AutoGene has been designed as a shared resource to be executed on a computer-server. Analyzed data are reviewed with ResultsReviewer™ on researchers personal computers.

Results Reviewer is an auxiliary software tool created to allow AutoGene to continuously operate in a batch mode while freeing researchers to review data generated by AutoGene at any time. ResultsReviewer offers visual presentation of the results for manual inspection of AutoGene. Additionally, it is equipped with visualization tools to view data in scatter plots, GenePie™ (Fig. 4), and ratio histograms. In a scatter plot each point represents the expression value of a gene in two experiments, one plotted on the x-axis and the other on the y. Genes with equal expression values would line up on the identity (diagonal) line, whereas outliers will correspond to up or down regulated genes. In GenePie, the ratio of expression levels between multiple channels is shown graphically with an intuitive pie chart display.

Figure 4.

ResultsReviewer™ (BioDiscovery) is a software designed to access processed data by AutoGene on a remote computer or workstation, while AutoGene is running in a batch mode. Pie charts in GenePie™, a module in ResultsReviewer, use color to show the ratio of control to non-control (test) gene expression levels. In the “PieSize” option, the size of the pie is proportional to the sample's intensity.
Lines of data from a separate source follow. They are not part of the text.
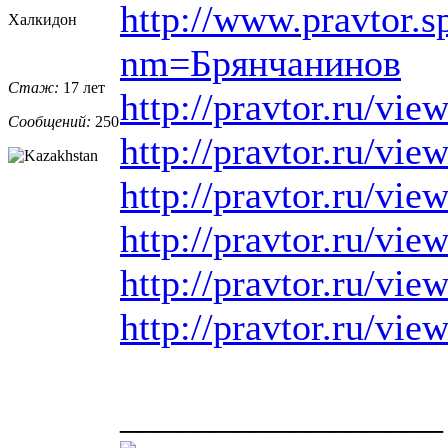
http://www.pravtor.s
Халкидон
nm=Брянчанинов
Стаж:
17 лет
http://pravtor.ru/vi
Сообщений:
250
http://pravtor.ru/vi
http://pravtor.ru/vi
http://pravtor.ru/vi
http://pravtor.ru/vi
http://pravtor.ru/vi
_________________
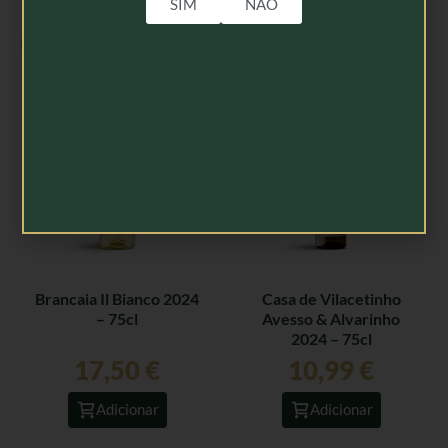
SIM
NÃO
Produtos Relacionados
Brancaia Il Bianco 2024
Casa de Vilacetinho
– 75cl
Avesso & Alvarinho
2024 – 75cl
17,50
€
10,99
€
Adicionar
Adicionar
The user has an option to control the quality of the automated process of image analysis by setting alert parameters (Fig. 5). Control spots can be assigned and identified in the gene ID file. Minimum and maximum settings for these spots are entered. If the measured intensity of any control spot is smaller than its minimum intensity allowed, a warning message would be printed in the logfile.txt file.

Figure 5.

AutoGene has alert parameters for the batch processing step. An operator can specify the maximum and minimum intensity of control spots such as blanks, hots (genes known to be overexpressed at the studied condition), and control spots (house keeping or other genes). Researchers can choose out of several quality measures for their final report.

CONCLUSION

Automation of microarray image processing has become an absolute necessity for many pharmaceutical and academic microarray core facilities. AutoGene has been successfully used in various research environments to speed the image-processing step of microarray operations. Its files can be exported to the data-mining tool GeneSight™ (BioDiscovery) for data analysis with advanced multivariate analysis techniques.